Adelina "Nina" Otero-Warren: A Spanish-American Cultural Broker.
by ANN M. MASSMANN
"What is in a name?" This is the oft-quoted question from Shakespeare's tragic clash of two family cultures, Romeo and Juliet. For Adelina "Nina" Otero-Warren the answer to that query might possibly be a transforming identity at the intersection of cultures in early twentieth-century New Mexico. It is telling that throughout her energetic and ambitious life, she utilized her various names as needed. In 1881, Maria Adelina Isabel Emilia Luna Otero was born into two of New Mexico's older Spanish colonial families. As a child, she was Adelina Otero, keeping her father's name while growing up in the mixed Luna-Bergere household in Los Lunas. As an adult, she became known as "Nina" to family and friends in their new home in Santa Fe. At the age of twenty-six, she married and became "Mrs. Otero-Warren," a name she kept for life, even though she quickly divorced. In the late 1910s to 1920s, she was "Adelina Otero-Warren" as Chair of the Board of Public Health and "Nina Otero-Warren" as Superintendent of Santa Fe county schools. In 1931, she was Adelina Otero as the author of an article in Survey Graphic, and Nina Otero when she published Old Spain in Our Southwest in 1936.
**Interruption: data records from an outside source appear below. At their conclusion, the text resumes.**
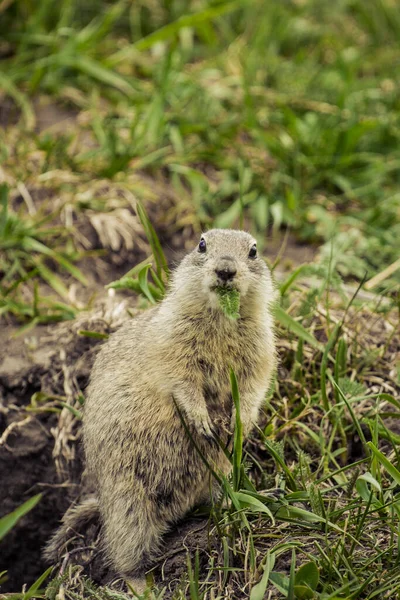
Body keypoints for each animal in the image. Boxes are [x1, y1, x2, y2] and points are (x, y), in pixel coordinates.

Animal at [43, 229, 276, 584]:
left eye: (253, 251)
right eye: (202, 244)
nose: (225, 269)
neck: (220, 317)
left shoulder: (261, 348)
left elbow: (254, 385)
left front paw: (240, 422)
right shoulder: (172, 343)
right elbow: (182, 380)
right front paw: (203, 422)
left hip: (215, 474)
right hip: (128, 500)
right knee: (124, 554)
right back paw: (140, 581)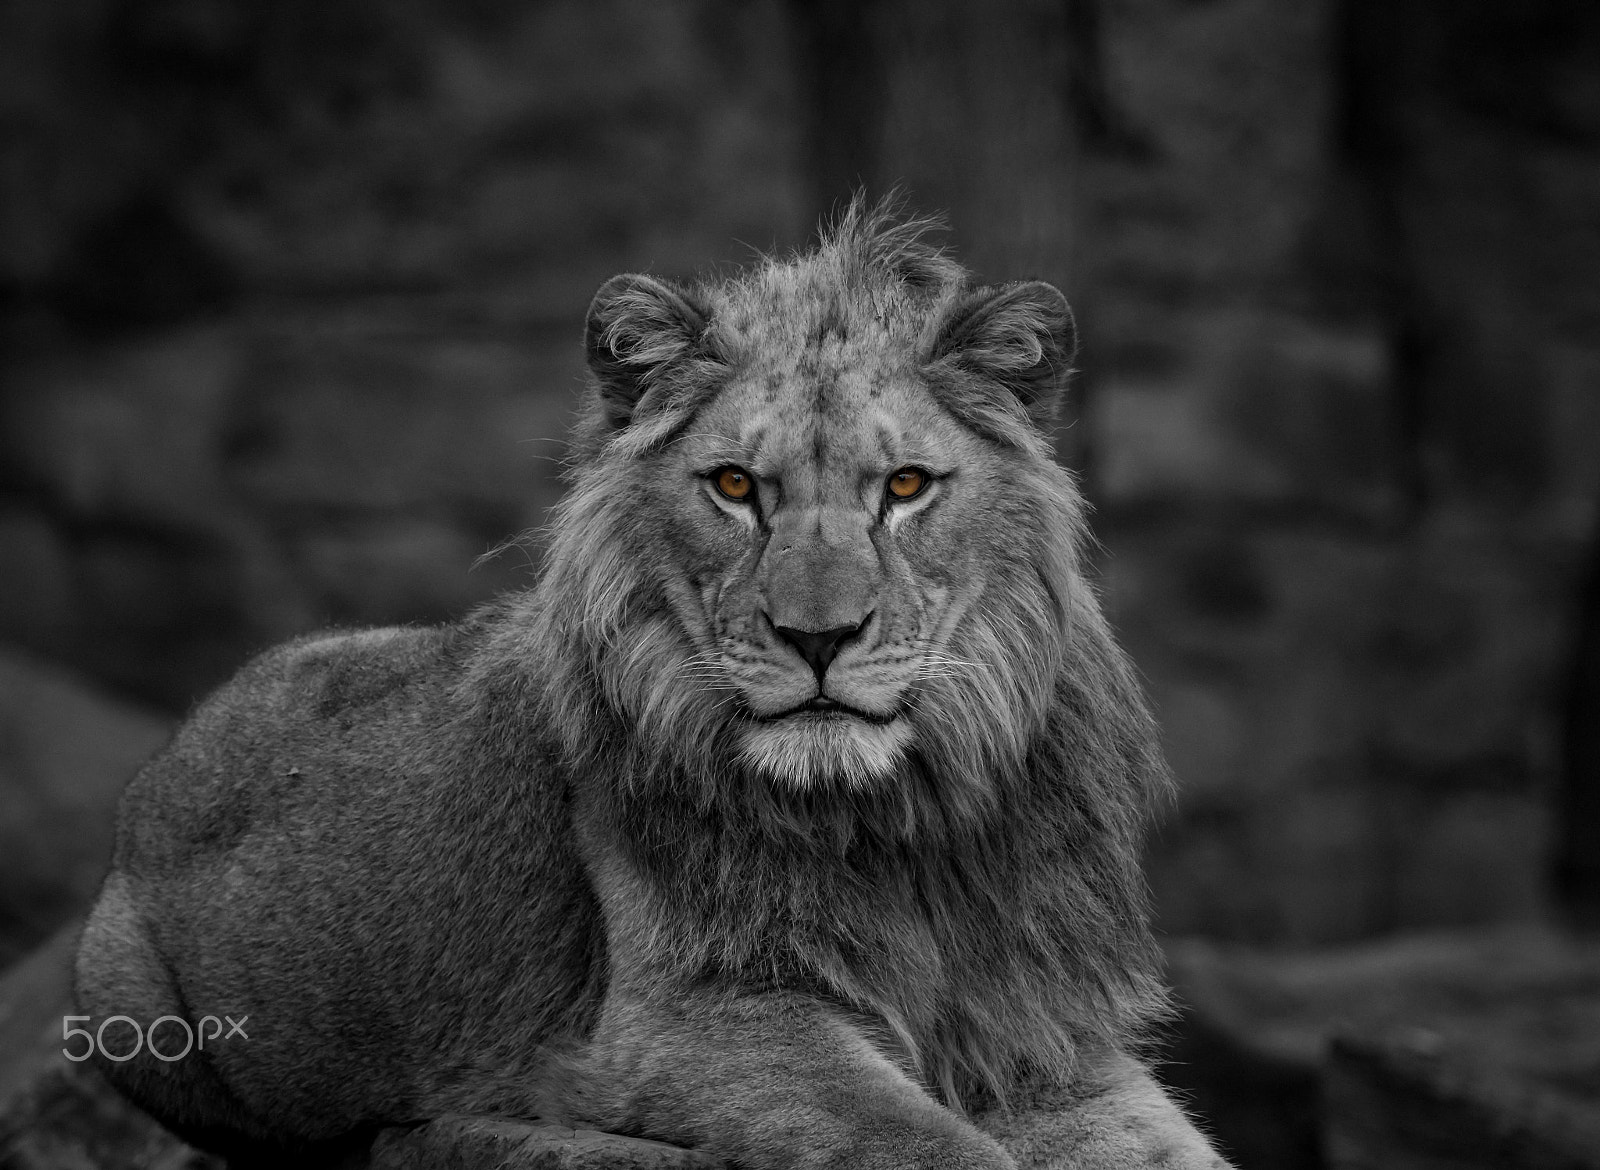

These shifts in her named identity are crucial for understanding the life and career of this woman who came to be seen as the epitome of the early twentieth-century cultural broker in New Mexico. Throughout her long life, she moved between and negotiated compromises with the Hispano, Anglo, and American Indian worlds. She was one for whom multiple levels of identity were not only possible, but practical, for they allowed her to identify herself to both the Spanish-American and Anglo American worlds in which she moved. As the multiple use of names suggests, to be a cultural broker or intermediary is to live sometimes in one world and sometimes in another, but often never fully in either.